> _What you need to do_:
Look through the lines below for the word "Макс", and copy every line that has it.

> _Records provided_:

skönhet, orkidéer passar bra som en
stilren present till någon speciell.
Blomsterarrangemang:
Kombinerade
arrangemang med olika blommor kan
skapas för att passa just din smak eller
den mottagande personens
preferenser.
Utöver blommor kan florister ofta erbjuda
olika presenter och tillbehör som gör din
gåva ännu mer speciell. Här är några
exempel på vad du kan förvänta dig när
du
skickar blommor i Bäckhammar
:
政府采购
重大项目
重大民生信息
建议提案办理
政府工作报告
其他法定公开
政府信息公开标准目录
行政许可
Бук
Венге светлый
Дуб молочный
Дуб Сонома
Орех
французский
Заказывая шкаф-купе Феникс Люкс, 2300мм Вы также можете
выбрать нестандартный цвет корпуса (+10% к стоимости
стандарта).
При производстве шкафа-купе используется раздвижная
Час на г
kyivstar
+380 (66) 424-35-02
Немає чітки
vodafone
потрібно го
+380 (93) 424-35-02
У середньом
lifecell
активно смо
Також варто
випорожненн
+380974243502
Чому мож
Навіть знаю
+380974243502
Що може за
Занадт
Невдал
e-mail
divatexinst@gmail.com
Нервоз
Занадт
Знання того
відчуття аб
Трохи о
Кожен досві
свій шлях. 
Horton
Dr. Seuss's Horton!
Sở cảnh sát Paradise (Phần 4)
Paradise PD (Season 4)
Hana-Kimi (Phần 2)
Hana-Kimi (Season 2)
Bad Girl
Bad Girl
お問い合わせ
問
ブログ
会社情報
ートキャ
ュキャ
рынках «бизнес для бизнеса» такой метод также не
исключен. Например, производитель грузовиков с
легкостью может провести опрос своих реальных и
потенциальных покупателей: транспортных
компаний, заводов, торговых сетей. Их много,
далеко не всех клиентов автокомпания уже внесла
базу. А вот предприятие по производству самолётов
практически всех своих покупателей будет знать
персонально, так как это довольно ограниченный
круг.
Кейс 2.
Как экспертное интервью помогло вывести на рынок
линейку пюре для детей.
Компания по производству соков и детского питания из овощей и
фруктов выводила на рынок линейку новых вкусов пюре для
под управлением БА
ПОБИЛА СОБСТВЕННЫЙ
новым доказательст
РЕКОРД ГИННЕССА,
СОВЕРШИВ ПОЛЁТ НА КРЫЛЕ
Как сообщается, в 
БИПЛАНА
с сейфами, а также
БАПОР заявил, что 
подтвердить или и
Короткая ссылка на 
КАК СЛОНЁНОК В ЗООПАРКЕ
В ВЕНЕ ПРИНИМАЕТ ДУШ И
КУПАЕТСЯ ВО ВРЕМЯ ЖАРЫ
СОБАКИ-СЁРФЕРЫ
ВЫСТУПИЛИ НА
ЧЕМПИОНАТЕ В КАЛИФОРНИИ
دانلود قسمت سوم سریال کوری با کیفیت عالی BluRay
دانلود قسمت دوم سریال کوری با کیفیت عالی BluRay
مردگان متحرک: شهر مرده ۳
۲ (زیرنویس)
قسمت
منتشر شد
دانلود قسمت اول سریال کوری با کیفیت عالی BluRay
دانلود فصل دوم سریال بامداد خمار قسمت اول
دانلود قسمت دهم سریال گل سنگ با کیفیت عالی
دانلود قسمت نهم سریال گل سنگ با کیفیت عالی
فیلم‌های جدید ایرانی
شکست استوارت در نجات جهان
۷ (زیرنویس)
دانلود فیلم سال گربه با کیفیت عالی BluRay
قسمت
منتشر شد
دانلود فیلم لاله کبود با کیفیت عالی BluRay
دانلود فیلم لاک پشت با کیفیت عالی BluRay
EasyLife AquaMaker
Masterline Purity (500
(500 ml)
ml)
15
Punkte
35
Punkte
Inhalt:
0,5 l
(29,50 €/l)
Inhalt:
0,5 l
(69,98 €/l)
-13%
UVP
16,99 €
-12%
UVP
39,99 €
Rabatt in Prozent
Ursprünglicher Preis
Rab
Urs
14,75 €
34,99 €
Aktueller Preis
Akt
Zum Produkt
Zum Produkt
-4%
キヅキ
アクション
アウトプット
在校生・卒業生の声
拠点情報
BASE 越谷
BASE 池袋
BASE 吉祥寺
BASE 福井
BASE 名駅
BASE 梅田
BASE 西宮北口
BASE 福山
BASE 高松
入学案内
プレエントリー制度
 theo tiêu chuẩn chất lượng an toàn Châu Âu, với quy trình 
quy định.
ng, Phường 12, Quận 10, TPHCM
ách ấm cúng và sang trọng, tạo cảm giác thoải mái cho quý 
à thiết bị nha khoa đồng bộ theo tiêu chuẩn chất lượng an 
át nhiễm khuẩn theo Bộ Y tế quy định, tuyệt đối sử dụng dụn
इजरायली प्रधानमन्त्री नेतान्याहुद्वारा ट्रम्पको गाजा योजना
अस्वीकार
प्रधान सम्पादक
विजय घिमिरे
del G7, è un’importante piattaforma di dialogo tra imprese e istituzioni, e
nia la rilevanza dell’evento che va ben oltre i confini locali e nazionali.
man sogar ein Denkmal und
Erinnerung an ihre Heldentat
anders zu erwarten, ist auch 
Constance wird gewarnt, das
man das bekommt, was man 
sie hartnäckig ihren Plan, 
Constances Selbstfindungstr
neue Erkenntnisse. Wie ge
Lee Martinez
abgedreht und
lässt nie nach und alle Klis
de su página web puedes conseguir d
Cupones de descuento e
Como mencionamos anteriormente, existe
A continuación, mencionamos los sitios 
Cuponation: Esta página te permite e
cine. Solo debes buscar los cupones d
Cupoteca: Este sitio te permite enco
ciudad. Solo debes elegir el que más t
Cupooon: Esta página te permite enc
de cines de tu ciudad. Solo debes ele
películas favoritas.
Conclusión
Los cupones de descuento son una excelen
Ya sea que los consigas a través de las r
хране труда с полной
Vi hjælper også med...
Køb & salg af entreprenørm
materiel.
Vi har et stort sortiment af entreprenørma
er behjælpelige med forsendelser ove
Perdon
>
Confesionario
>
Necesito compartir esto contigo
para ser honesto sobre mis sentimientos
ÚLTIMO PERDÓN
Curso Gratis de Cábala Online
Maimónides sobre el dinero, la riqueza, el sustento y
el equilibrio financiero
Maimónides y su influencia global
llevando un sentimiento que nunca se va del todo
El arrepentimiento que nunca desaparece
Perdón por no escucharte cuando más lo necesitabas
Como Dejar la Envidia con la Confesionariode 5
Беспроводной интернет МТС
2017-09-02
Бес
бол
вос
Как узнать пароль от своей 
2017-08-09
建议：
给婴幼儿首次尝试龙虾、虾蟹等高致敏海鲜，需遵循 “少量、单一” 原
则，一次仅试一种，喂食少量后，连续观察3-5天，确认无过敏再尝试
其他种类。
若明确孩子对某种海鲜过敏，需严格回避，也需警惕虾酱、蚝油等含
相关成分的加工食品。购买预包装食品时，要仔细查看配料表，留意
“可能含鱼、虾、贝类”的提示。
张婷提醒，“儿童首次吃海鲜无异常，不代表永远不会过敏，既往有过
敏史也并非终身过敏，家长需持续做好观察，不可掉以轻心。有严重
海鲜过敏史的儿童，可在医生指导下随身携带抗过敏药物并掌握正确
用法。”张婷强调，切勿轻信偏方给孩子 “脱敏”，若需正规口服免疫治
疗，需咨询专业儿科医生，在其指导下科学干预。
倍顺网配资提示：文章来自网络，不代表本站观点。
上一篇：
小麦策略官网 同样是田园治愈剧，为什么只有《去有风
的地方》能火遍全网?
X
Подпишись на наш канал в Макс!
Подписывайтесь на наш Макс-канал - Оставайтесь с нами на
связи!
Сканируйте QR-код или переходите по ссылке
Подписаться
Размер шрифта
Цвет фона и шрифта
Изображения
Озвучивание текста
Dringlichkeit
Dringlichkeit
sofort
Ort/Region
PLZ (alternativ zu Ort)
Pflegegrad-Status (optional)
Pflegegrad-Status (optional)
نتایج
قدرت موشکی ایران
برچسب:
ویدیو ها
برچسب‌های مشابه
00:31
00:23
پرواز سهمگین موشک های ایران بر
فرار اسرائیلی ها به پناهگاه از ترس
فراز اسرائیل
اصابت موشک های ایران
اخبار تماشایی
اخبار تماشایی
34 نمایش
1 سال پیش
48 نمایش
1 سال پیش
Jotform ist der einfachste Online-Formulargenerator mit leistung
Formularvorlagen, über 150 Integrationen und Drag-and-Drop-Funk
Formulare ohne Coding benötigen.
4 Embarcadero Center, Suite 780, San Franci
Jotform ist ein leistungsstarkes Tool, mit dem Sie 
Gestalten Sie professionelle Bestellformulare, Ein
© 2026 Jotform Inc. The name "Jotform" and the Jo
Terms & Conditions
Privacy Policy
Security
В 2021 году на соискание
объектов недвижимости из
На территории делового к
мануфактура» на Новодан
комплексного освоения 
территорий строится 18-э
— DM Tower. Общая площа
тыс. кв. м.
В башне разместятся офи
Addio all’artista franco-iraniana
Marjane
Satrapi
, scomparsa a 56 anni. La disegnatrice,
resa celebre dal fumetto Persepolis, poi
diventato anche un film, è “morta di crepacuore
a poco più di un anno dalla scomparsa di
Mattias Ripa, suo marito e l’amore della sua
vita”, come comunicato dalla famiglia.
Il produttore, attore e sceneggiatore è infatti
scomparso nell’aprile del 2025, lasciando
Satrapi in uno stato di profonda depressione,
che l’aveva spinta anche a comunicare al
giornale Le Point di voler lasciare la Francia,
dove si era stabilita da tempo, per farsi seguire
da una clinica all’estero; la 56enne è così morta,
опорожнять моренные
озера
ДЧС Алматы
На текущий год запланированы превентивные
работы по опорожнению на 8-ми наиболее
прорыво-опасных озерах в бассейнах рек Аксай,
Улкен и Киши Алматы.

> _Result for this exercise_:
Подпишись на наш канал в Макс!
Подписывайтесь на наш Макс-канал - Оставайтесь с нами на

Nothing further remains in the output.